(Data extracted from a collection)
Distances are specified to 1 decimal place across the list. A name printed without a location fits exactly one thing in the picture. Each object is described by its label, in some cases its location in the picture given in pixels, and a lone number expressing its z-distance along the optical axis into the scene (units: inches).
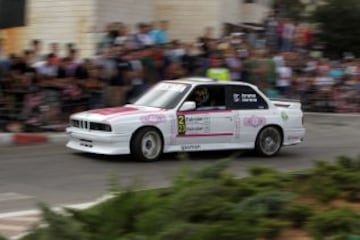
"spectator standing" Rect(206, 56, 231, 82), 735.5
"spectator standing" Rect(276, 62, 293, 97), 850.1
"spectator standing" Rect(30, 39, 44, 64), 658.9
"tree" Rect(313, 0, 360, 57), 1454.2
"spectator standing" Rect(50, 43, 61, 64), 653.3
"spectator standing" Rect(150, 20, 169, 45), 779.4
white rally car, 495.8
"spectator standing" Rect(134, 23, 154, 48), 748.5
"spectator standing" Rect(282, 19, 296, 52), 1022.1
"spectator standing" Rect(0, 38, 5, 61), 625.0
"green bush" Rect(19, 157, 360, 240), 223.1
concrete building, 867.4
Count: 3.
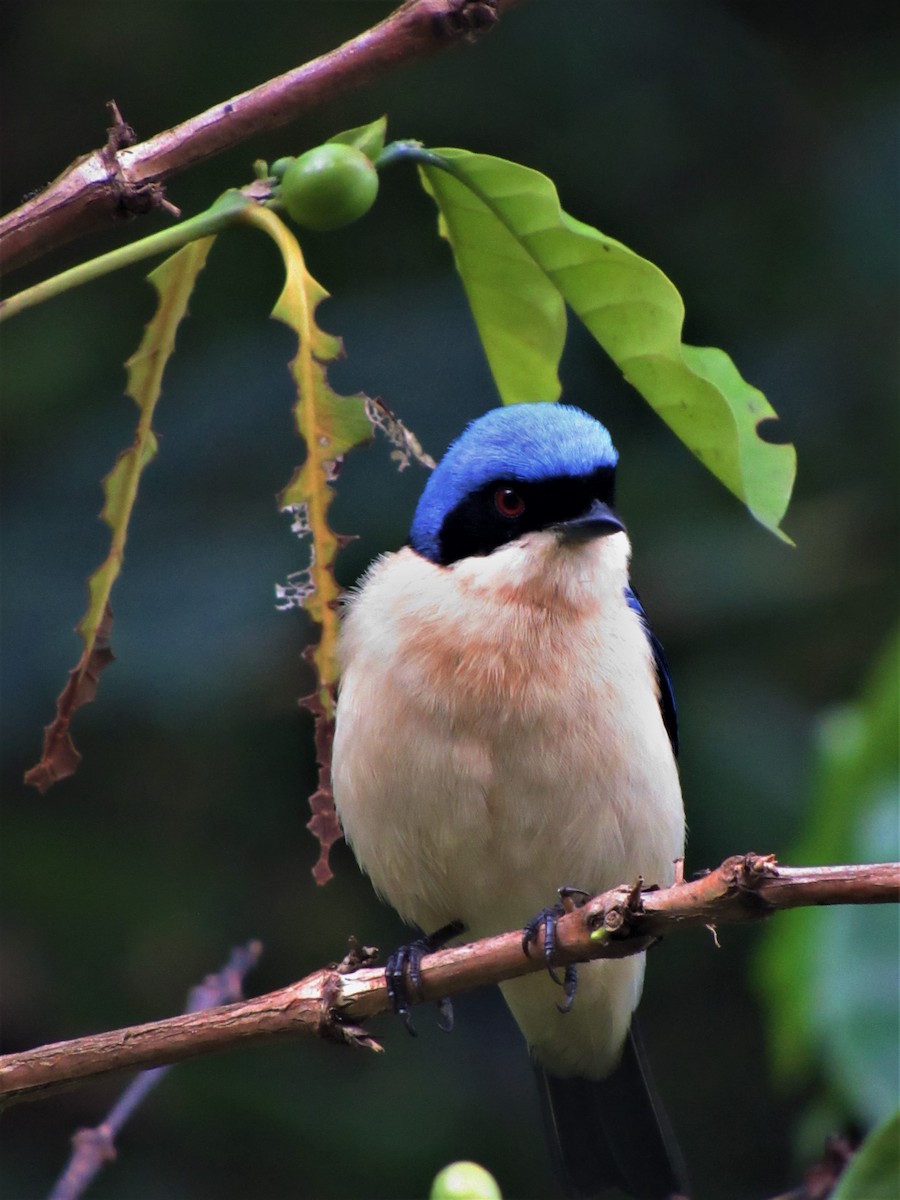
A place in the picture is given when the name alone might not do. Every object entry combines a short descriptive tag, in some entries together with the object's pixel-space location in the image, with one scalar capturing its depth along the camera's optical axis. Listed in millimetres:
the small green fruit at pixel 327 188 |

...

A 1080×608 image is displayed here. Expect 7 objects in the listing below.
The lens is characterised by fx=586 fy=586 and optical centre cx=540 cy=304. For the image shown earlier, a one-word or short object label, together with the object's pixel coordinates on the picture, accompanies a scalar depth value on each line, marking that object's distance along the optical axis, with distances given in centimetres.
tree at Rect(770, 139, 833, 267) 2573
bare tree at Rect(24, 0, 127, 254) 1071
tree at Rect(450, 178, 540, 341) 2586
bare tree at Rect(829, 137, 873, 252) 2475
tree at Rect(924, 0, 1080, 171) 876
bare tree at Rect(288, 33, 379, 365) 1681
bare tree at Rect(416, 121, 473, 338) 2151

* * *

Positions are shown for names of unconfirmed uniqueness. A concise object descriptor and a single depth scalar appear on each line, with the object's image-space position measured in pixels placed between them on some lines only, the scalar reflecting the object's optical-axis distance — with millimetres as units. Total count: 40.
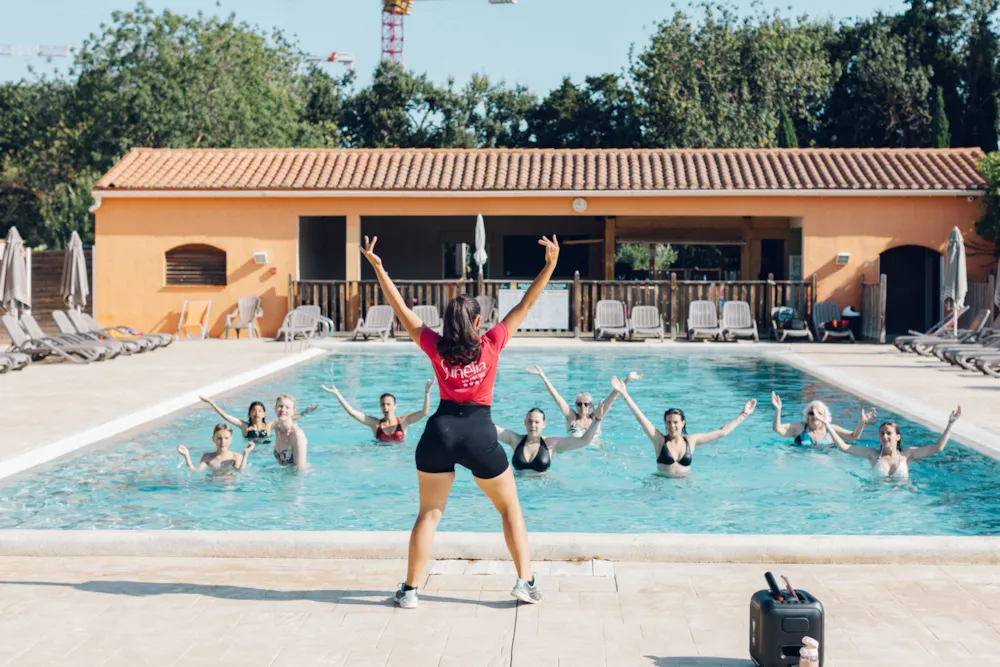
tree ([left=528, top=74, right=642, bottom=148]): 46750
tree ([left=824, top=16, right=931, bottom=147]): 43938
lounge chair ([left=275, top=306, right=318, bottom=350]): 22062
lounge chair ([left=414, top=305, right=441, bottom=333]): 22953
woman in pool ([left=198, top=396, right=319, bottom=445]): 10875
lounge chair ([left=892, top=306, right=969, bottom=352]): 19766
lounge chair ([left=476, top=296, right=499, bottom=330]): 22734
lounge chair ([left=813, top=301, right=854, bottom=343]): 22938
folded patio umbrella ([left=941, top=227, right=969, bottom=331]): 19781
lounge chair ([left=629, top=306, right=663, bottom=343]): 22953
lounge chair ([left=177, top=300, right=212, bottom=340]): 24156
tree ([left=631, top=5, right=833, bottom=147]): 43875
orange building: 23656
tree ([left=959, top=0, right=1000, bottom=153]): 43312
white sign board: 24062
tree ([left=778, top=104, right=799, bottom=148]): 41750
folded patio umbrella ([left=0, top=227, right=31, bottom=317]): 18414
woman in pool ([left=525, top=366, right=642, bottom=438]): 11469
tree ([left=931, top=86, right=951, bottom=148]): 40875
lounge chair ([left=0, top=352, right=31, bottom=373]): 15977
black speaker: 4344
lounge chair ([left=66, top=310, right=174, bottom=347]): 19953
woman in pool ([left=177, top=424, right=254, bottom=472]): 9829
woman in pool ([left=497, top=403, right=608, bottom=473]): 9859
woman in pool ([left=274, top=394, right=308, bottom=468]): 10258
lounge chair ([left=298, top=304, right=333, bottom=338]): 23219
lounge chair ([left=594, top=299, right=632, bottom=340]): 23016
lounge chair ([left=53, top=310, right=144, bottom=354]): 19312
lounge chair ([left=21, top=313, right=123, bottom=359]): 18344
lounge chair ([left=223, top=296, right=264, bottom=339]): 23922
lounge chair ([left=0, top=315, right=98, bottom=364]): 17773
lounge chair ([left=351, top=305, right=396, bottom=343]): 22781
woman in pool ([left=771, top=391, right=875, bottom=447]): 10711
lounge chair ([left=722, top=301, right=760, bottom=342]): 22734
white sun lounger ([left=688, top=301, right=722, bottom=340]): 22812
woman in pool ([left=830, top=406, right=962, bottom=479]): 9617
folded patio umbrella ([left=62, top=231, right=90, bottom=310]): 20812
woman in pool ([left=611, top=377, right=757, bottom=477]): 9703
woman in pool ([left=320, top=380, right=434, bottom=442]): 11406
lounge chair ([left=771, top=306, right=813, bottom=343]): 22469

● **Work order**
Each line in the data that holds the string "umbrella" must be returned.

● **Solution for this problem**
folded patio umbrella ([left=941, top=227, right=969, bottom=331]): 19781
folded patio umbrella ([left=0, top=227, right=31, bottom=317]): 18414
folded patio umbrella ([left=62, top=231, right=90, bottom=310]): 20812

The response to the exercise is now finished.